To describe in one article the features of the performance of music of six centuries – from the 9th century to the 14th – a task that requires such a level of generalization, behind which, perhaps, the music itself will not be visible. If you look at the Earth from space, it is difficult to imagine all the diversity of the colors on it or its landscape features. Each musical genre and school of that time was devoted to dozens of meaningful dissertations and hundreds of wonderful articles. I would like to focus on a specific example of Middle age music in this post.
Hocket is a vocal technique (characteristic just for motets) in which the melodic line is, as it were, torn between voices, distributed between them by one or more notes. This technique is extremely rare today in vocal works, but it can be found, for example, by Anton Webern in instrumental works. In rock, variants of the instrumental hocket can be considered, for example, the roll call of the guitars of Robert Fripp and Adrian Belew in King Crimson. One could, for example, listen to Fractured from 00:27 to 01:10. Thus, these medieval techniques are definitely is trill relevant in modern music.

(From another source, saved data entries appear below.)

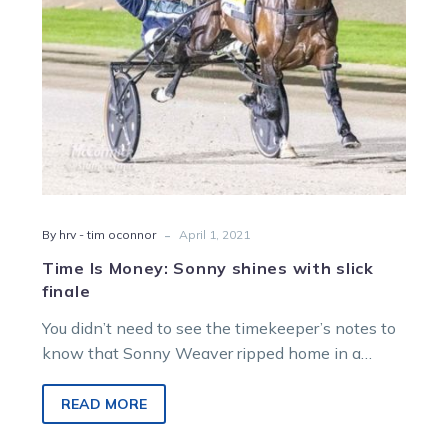
finale
-
By hrv - tim oconnor
April 1, 2021
Time Is Money: Sonny shines with slick
finale
You didn’t need to see the timekeeper’s notes to
know that Sonny Weaver ripped home in a
sizzling final quarter…
READ MORE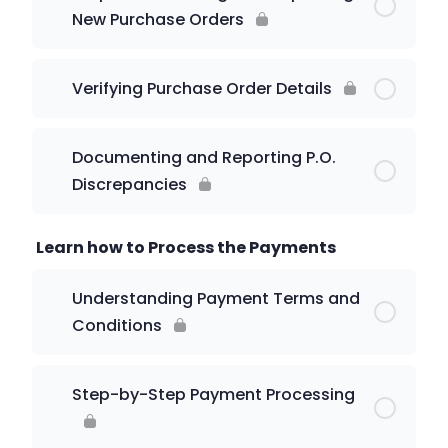
New Purchase Orders
Verifying Purchase Order Details
Documenting and Reporting P.O.
Discrepancies
Learn how to Process the Payments
Understanding Payment Terms and
Conditions
Step-by-Step Payment Processing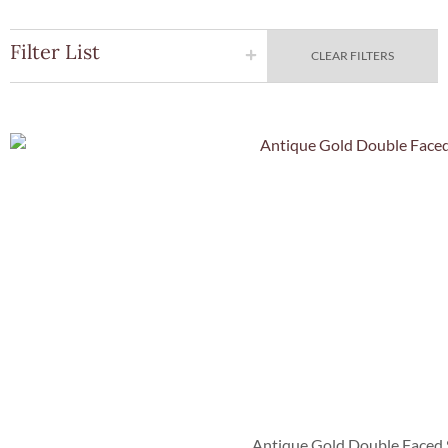
Filter List
CLEAR FILTERS
Quick Vie
Antique Gold Double Faced 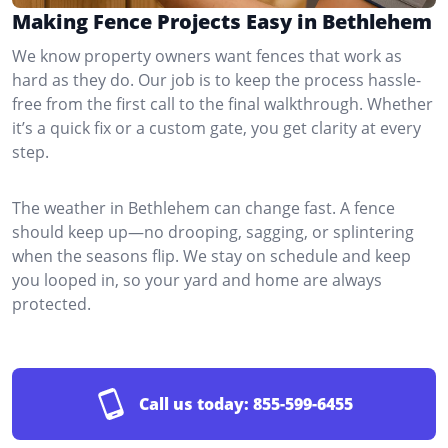
Making Fence Projects Easy in Bethlehem
We know property owners want fences that work as
hard as they do. Our job is to keep the process hassle-
free from the first call to the final walkthrough. Whether
it’s a quick fix or a custom gate, you get clarity at every
step.
The weather in Bethlehem can change fast. A fence
should keep up—no drooping, sagging, or splintering
when the seasons flip. We stay on schedule and keep
you looped in, so your yard and home are always
protected.
Call us today:
855-599-6455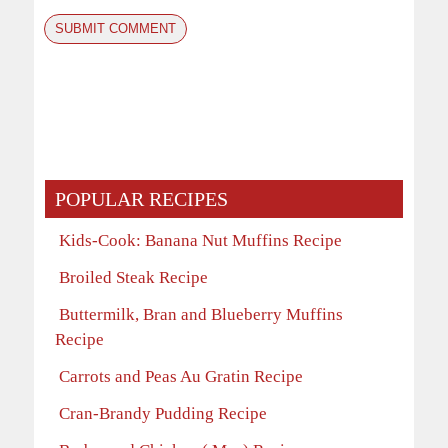
POPULAR RECIPES
Kids-Cook: Banana Nut Muffins Recipe
Broiled Steak Recipe
Buttermilk, Bran and Blueberry Muffins
Recipe
Carrots and Peas Au Gratin Recipe
Cran-Brandy Pudding Recipe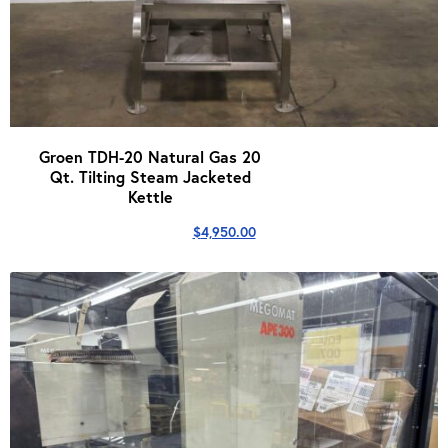
Groen TDH-20 Natural Gas 20
Qt. Tilting Steam Jacketed
Kettle
$
4,950.00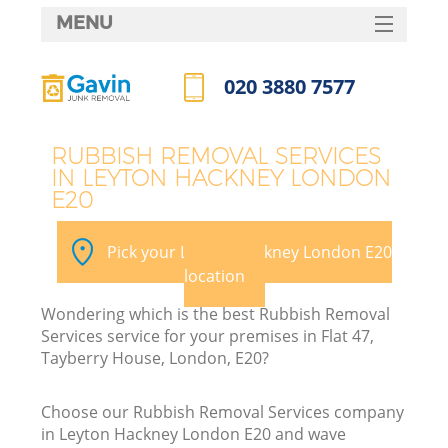
MENU
SERVICES
020 3880 7577
HOME
Call us now
DEALS
RUBBISH REMOVAL SERVICES
IN LEYTON HACKNEY LONDON
FAQ
E20
CONTACTS
Pick your Leyton Hackney London E20
S
location
Wondering which is the best Rubbish Removal
Services service for your premises in Flat 47,
Tayberry House, London, E20?
Choose our Rubbish Removal Services company
in Leyton Hackney London E20 and wave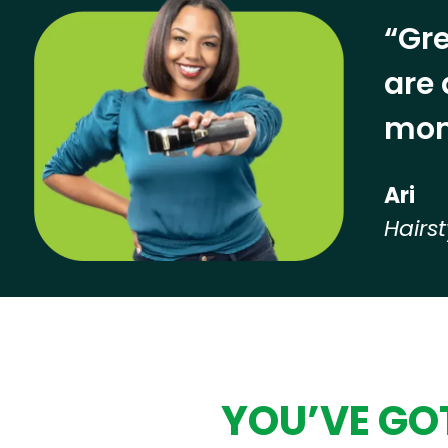
“Gre
are 
mon
Ari
Hairst
Hear from our employees
YOU’VE GOT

Moreover, if one has played rock, metal, or punk guitar, they are most likely familiar with power chords (fifth cords) – chords without thirds. Many well-known songs were built on riffs with them, such as Smells Like Teen Spirit by Nirvana. For the history of music, this is surprising in that the establishment of the third as a perfect consonance marks the transition from medieval music to the Renaissance (Caldwell). Medieval music (the so-called Gothic polyphony) is characterized by reliance on fourths and fifths, including fifth chords. This is another example showing how close some specific riffs of the Middle age are to modern rock.
Works Cited
Caldwell, John. Medieval music. Routledge, 2019
“FraKctured.” YouTube, uploaded by King Crimson, 2020, Web.